The next day, the Mexican Supreme Court handed down a decision upholding marriage equality in Mexico City by a decision of 8-2 Reports have come out today saying that the Supreme Court there has ruled that not only is Mexico City’s same-sex marriage law constitutional, but same-sex couples legally married in Mexico City have to be recognized as legally married throughout Mexico, even by those states that don’t allow gays to marry, according to CNN Mexico.
An unscientific Fox News poll shows (what Fox News poll really IS scientific?) showed more than 70 percent agree with the Judge Walker’s ruling.
So we have marriage in all three North American capitals, across Canada and in five U.S. states. Marriage in Argentina. Marriage being debated in Uruguay and civil unions proposed in Chile, Paraguay and Costa Rica. And you can hardly find a European country anymore that doesn’t treat gays, lesbians and straights equally.
The world is getting more and more difficult for those of us who believe in hot, sweaty, meaningless gay sex as it’s existed since Biblical times.
While I understand the right people have to get married, little has been said lately for those of us who don’t want to marry. Ever.
First there’s the wedding. I hate weddings — gay or straight. I always have. I avoid them like the plague.
Pretending to be happy for the couple. Shopping for the gifts — especially if they’ve registered someplace I’m boycotting. Dressing up in something other than my trademark sneakers. Weddings, to me, are torture.
Next there are those 1,000-plus benefits married couples get. There are also a few I’ve benefited from over the years that unmarried people enjoy.
A former partner and I bought a house in Dallas and a house on Cedar Creek Lake. He homesteaded the Dallas house. I homesteaded the Henderson County house. A married couple can only homestead one property but Texas didn’t recognize our relationship so this was completely legal. They can’t have it both ways.

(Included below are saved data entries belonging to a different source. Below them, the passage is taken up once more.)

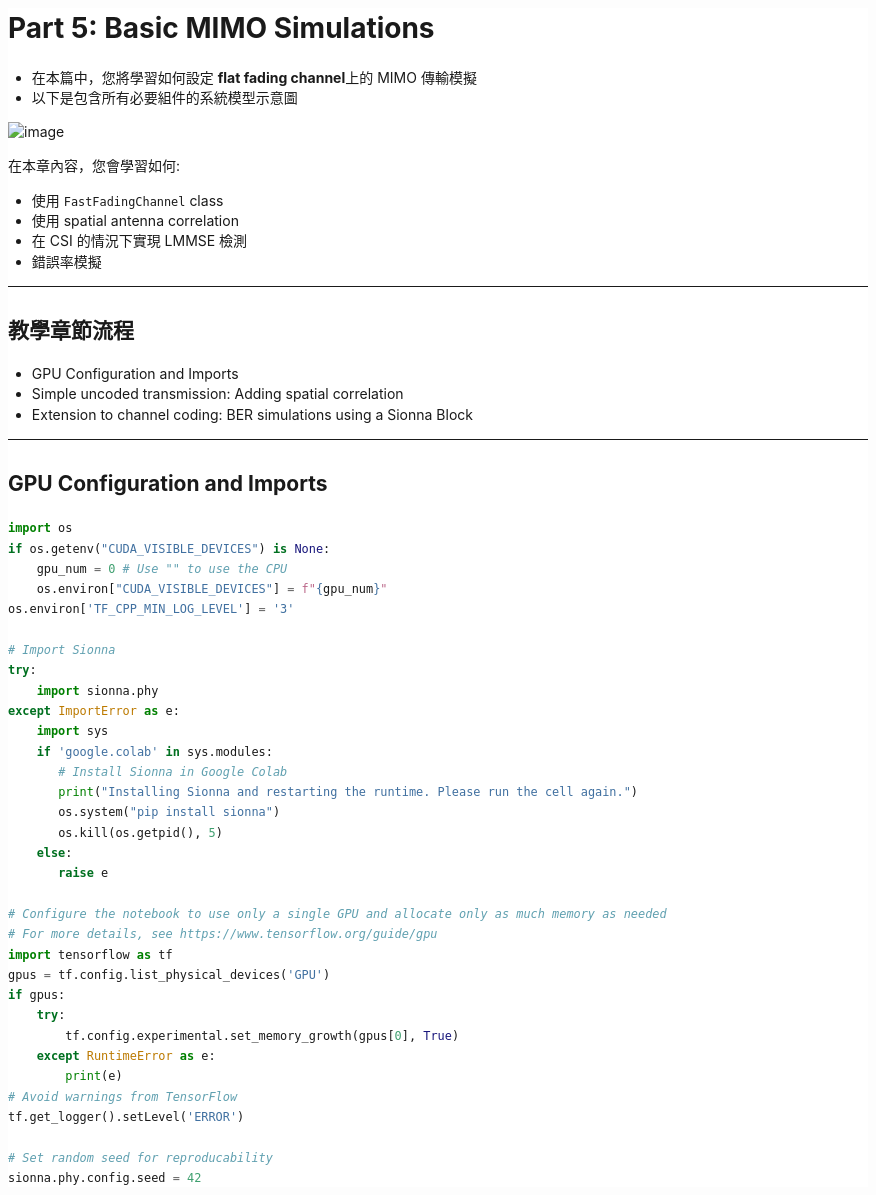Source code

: # Part 5: Basic MIMO Simulations
* 在本篇中，您將學習如何設定 **flat fading channel**上的 MIMO 傳輸模擬  
* 以下是包含所有必要組件的系統模型示意圖
<img width="650" height="400" alt="image" src="https://github.com/user-attachments/assets/308105ac-3530-49a1-99f9-ffed1601c0f8" />

在本章內容，您會學習如何: 
* 使用 `FastFadingChannel` class
* 使用 spatial antenna correlation
* 在 CSI 的情況下實現 LMMSE 檢測
* 錯誤率模擬

***

## 教學章節流程
* GPU Configuration and Imports
* Simple uncoded transmission: Adding spatial correlation
* Extension to channel coding: BER simulations using a Sionna Block

*** 

## GPU Configuration and Imports

```python
import os
if os.getenv("CUDA_VISIBLE_DEVICES") is None:
    gpu_num = 0 # Use "" to use the CPU
    os.environ["CUDA_VISIBLE_DEVICES"] = f"{gpu_num}"
os.environ['TF_CPP_MIN_LOG_LEVEL'] = '3'

# Import Sionna
try:
    import sionna.phy
except ImportError as e:
    import sys
    if 'google.colab' in sys.modules:
       # Install Sionna in Google Colab
       print("Installing Sionna and restarting the runtime. Please run the cell again.")
       os.system("pip install sionna")
       os.kill(os.getpid(), 5)
    else:
       raise e

# Configure the notebook to use only a single GPU and allocate only as much memory as needed
# For more details, see https://www.tensorflow.org/guide/gpu
import tensorflow as tf
gpus = tf.config.list_physical_devices('GPU')
if gpus:
    try:
        tf.config.experimental.set_memory_growth(gpus[0], True)
    except RuntimeError as e:
        print(e)
# Avoid warnings from TensorFlow
tf.get_logger().setLevel('ERROR')

# Set random seed for reproducability
sionna.phy.config.seed = 42
```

As a homesteaded Henderson County resident, albeit only two days a week, I registered my car at the county courthouse in Athens for less than it would have cost in Dallas and as a bonus got lower insurance rates as well. (This was long before gay-friendly Progressive Insurance came along. That company happily calls my current domestic partner and me a couple — cheap ploy to get ALL of our business.)

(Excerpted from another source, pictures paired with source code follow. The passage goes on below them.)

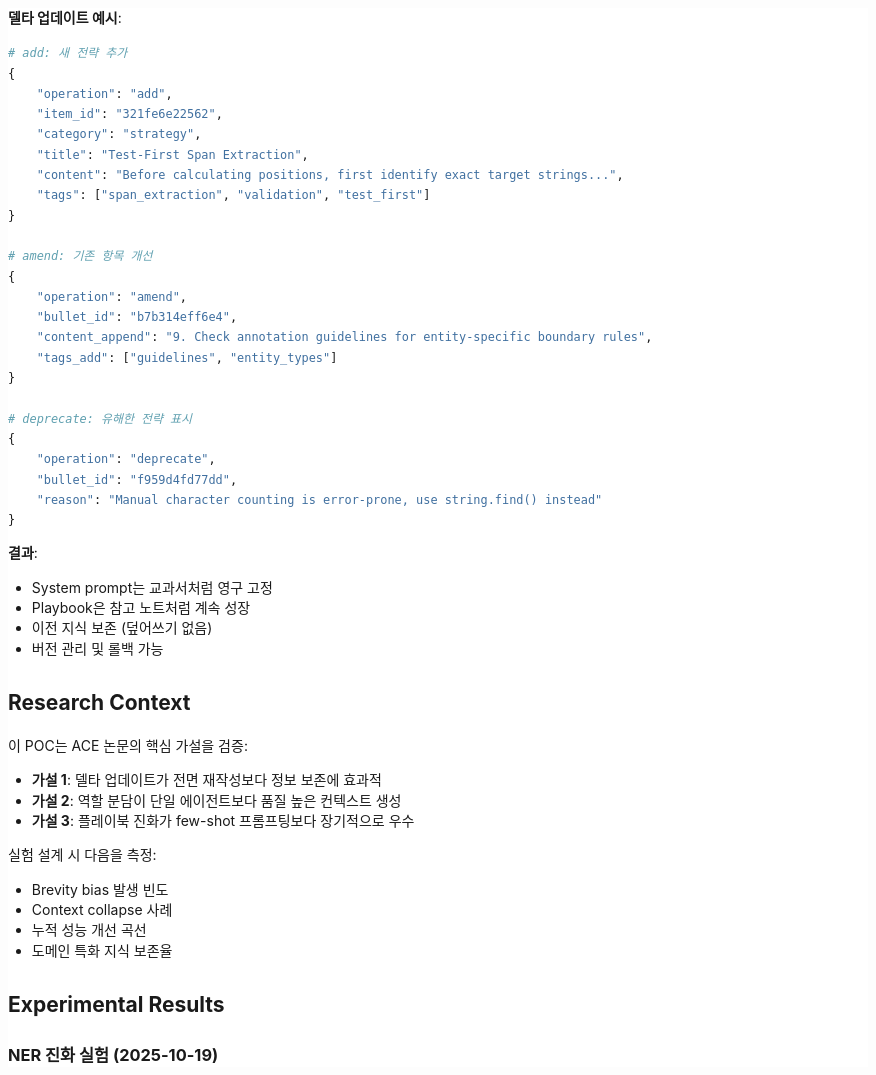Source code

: **델타 업데이트 예시**:

```python
# add: 새 전략 추가
{
    "operation": "add",
    "item_id": "321fe6e22562",
    "category": "strategy",
    "title": "Test-First Span Extraction",
    "content": "Before calculating positions, first identify exact target strings...",
    "tags": ["span_extraction", "validation", "test_first"]
}

# amend: 기존 항목 개선
{
    "operation": "amend",
    "bullet_id": "b7b314eff6e4",
    "content_append": "9. Check annotation guidelines for entity-specific boundary rules",
    "tags_add": ["guidelines", "entity_types"]
}

# deprecate: 유해한 전략 표시
{
    "operation": "deprecate",
    "bullet_id": "f959d4fd77dd",
    "reason": "Manual character counting is error-prone, use string.find() instead"
}
```

**결과**:
- System prompt는 교과서처럼 영구 고정
- Playbook은 참고 노트처럼 계속 성장
- 이전 지식 보존 (덮어쓰기 없음)
- 버전 관리 및 롤백 가능

## Research Context

이 POC는 ACE 논문의 핵심 가설을 검증:
- **가설 1**: 델타 업데이트가 전면 재작성보다 정보 보존에 효과적
- **가설 2**: 역할 분담이 단일 에이전트보다 품질 높은 컨텍스트 생성
- **가설 3**: 플레이북 진화가 few-shot 프롬프팅보다 장기적으로 우수

실험 설계 시 다음을 측정:
- Brevity bias 발생 빈도
- Context collapse 사례
- 누적 성능 개선 곡선
- 도메인 특화 지식 보존율

## Experimental Results

### NER 진화 실험 (2025-10-19)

For older Americans, social security benefits are often lower for couples than for singles. My father and his wife never got a civil marriage because their monthly pension check would have been lower as a couple than they received as singles.
But one of the biggest benefits is not taking on the debt of, or dividing the wealth with, your dead-beat ex-husband. A married couple, especially in a community property state, divides all wealth and all debts equally between spouses.
So in divorce number 13, I would have had to give up some of my stuff and gotten nothing from him. And in divorce number 17, I would have acquired half of his massive Neiman Marcus bill.
Marriage? No thank you. I’ll stick to uncommitted, meaningless relationships as they’ve existed since Biblical times. Maybe even longer. (And yes, therapy’s been recommended — by friends, co-workers and Candy Marcum.)